Four short links: 9 March 2015

Shareable Audio, Designing Robot Relationships, Machine Learning for Programming, and Geospatial Databases

  1. Four Types of Audio That People Share (Nieman Lab) — Audio Explainers, Whoa! Sounds, Storytellers, and Snappy Reviews, the results of experiments with NPR stations.
  2. Designing the Human-Robot Relationship (O’Reilly) — We can use those same principles [Jakob Nielsen’s usability heuristics] and look for implications of robots serving our higher ordered needs, as we move from serving needs related to convenience or performance to actually supporting our decision making to emerging technologies, moving from being able to do anything or be magic in terms of the user interface to being more human in the user interface.
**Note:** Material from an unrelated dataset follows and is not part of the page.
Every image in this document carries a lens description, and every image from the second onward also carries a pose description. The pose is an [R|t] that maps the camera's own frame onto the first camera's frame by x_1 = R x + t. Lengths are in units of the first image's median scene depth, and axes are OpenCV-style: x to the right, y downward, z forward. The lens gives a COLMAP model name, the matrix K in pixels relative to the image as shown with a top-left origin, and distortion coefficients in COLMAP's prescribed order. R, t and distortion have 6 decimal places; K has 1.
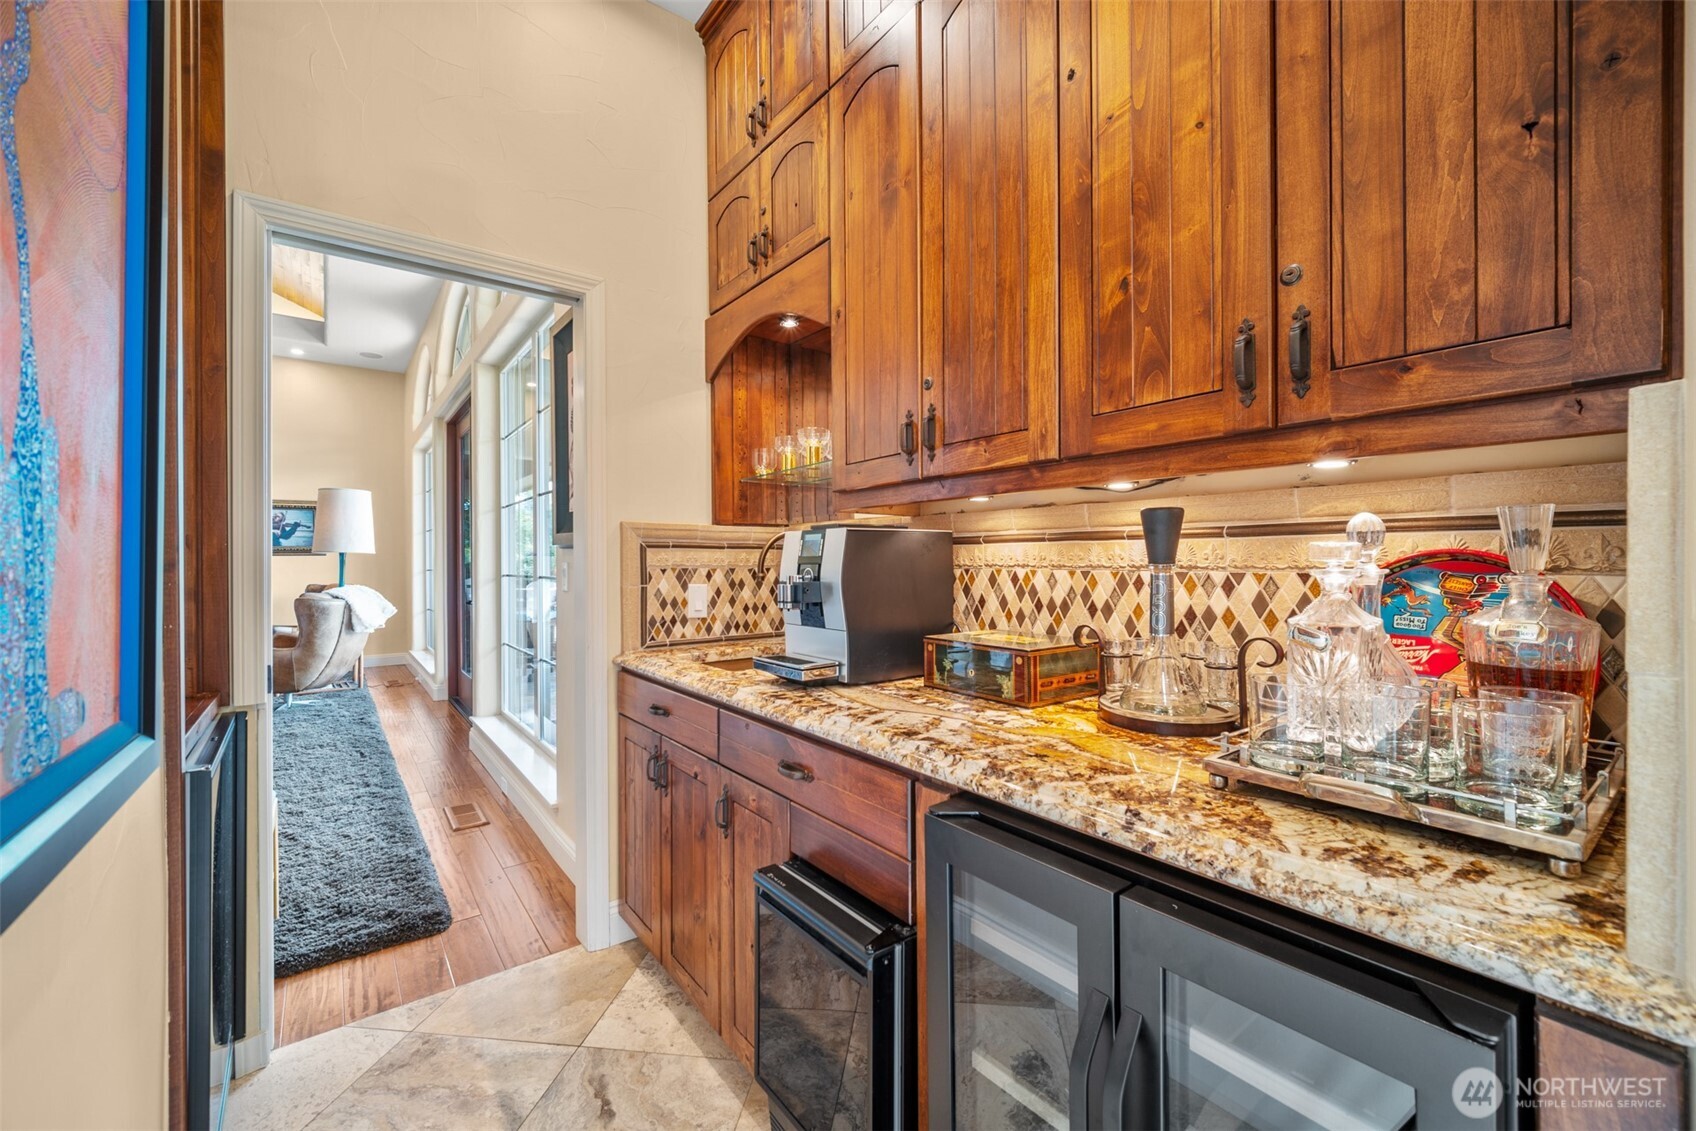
lens RADIAL K [[673.3, 0, 851.2], [0, 673.3, 566.8], [0, 0, 1]] dist [0.004416, 0.000621]
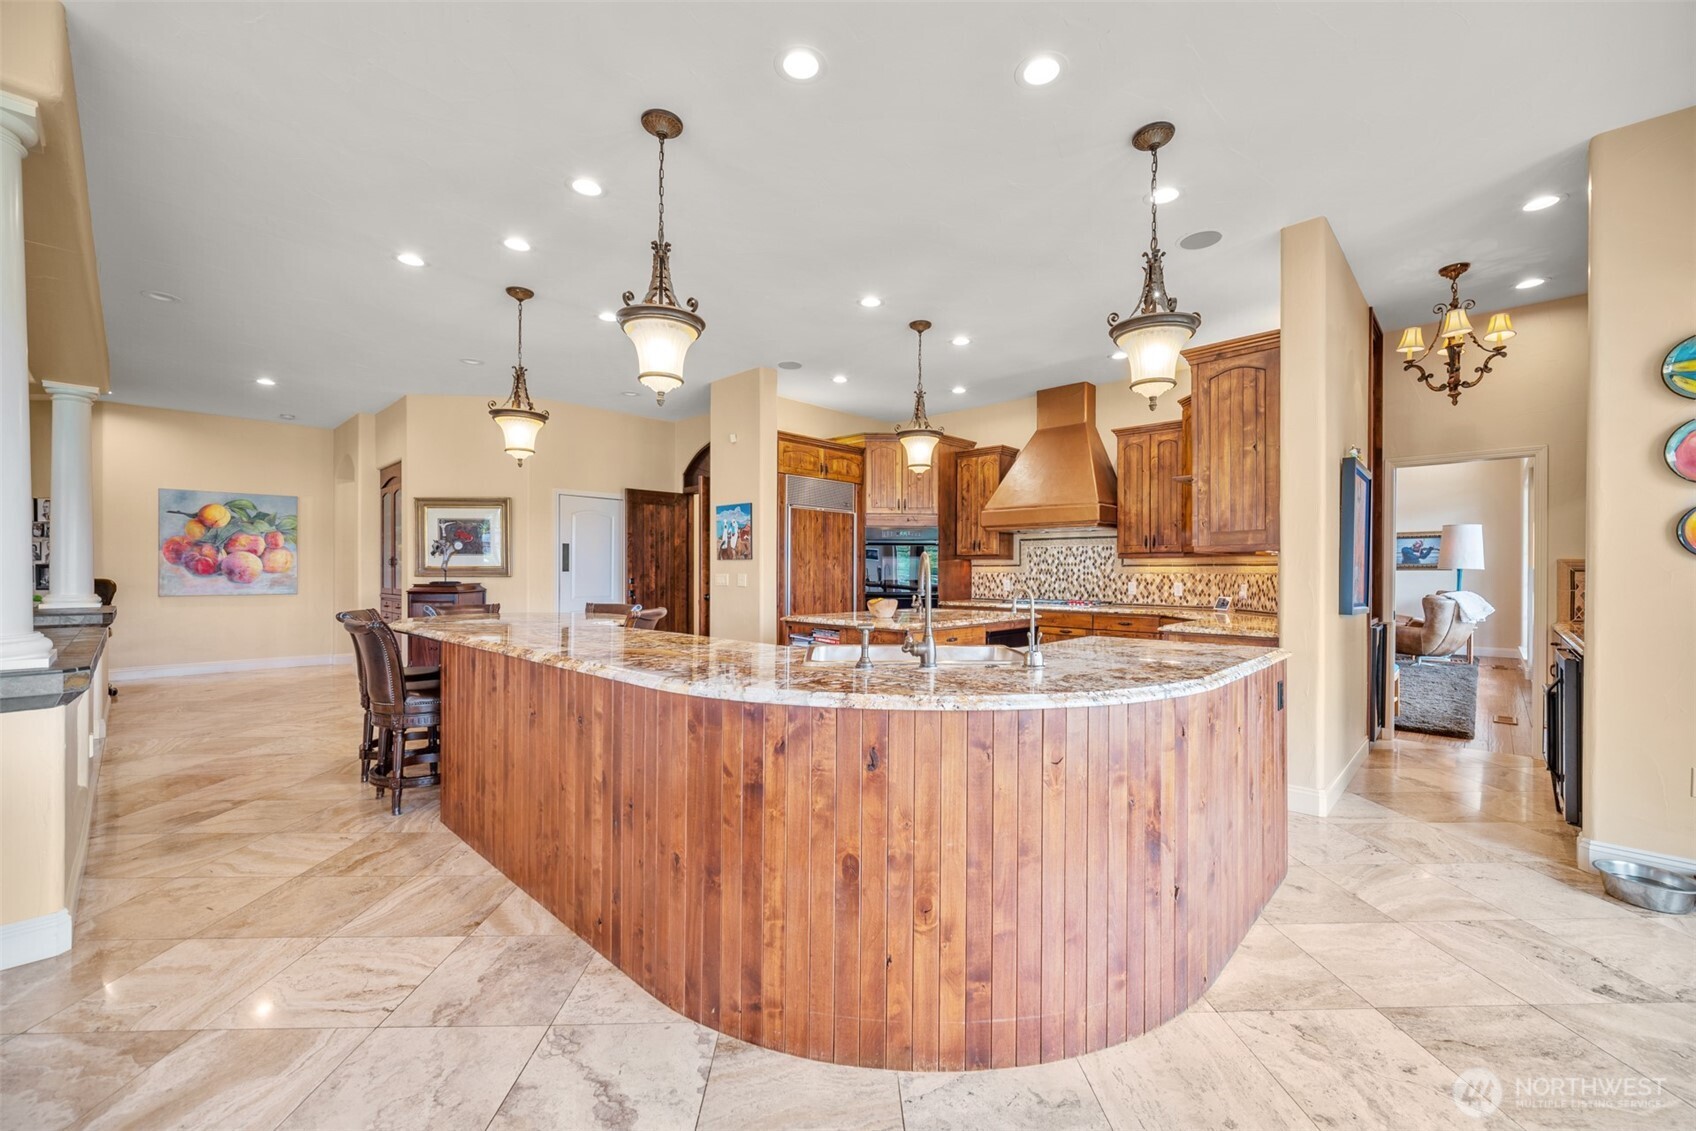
lens RADIAL K [[673.3, 0, 858.9], [0, 673.3, 577.7], [0, 0, 1]] dist [0.004416, 0.000621]
pose [[0.158766, 0.007783, -0.987286, 0.531815], [-0.005750, 0.999959, 0.006959, -0.005033], [0.987300, 0.004572, 0.158804, -0.560897]]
  3. Machine Learning for General Programming — Peter Norvig talk. What more do you need to know?
  4. Why Are Geospatial Databases So Hard To Build?Algorithms in computer science, with rare exception, leverage properties unique to one-dimensional scalar data models. In other words, data types you can abstractly represent as an integer. Even when scalar data types are multidimensional, they can often be mapped to one dimension. This works well, as the majority of [what] data people care about can be represented with scalar types. If your data model is inherently non-scalar, you enter an algorithm wasteland in the computer science literature.